#### [TO DO]
For the records below, print the lines from the line with "364 199 87750" through the line with "283 167 73000" exactly as written; include both end lines and exclude the rest.

Stored data entries
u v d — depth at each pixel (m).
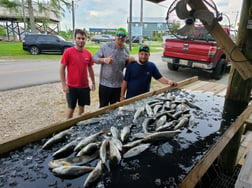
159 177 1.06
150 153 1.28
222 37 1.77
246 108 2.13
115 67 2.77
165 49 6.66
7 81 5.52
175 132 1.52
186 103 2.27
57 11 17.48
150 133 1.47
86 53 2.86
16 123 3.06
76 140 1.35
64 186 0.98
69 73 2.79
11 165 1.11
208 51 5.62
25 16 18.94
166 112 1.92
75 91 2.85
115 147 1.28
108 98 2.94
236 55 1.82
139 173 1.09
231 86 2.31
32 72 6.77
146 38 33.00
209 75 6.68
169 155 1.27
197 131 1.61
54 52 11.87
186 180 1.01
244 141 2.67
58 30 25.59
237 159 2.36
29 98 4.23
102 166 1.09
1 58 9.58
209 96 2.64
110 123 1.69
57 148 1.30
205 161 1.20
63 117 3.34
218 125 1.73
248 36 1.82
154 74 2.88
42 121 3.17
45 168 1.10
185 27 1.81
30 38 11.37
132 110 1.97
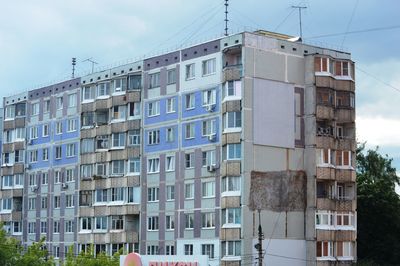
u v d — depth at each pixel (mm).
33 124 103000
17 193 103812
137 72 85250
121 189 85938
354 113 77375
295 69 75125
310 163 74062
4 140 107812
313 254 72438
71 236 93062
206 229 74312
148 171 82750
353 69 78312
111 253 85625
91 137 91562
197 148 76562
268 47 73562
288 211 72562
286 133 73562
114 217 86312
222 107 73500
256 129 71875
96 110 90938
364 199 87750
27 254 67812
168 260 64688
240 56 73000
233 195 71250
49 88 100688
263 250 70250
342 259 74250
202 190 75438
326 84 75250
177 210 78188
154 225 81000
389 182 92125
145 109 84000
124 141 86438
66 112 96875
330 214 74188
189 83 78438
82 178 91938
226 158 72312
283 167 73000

...

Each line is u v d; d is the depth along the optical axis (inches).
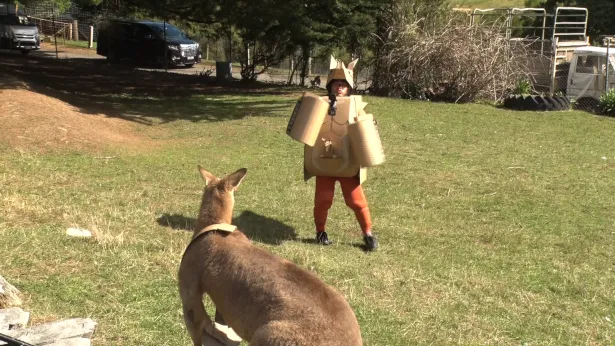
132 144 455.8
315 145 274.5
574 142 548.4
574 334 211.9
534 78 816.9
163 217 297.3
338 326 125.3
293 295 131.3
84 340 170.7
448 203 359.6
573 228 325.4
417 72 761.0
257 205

#### [PROBLEM SOLUTION]
364 199 87750
27 254 67812
168 260 64688
240 56 73000
233 195 71250
49 88 100688
263 250 70250
342 259 74250
202 190 75438
326 84 75250
177 210 78188
154 225 81000
389 182 92125
145 109 84000
124 141 86438
66 112 96875
330 214 74188
189 83 78438
82 178 91938
226 158 72312
283 167 73000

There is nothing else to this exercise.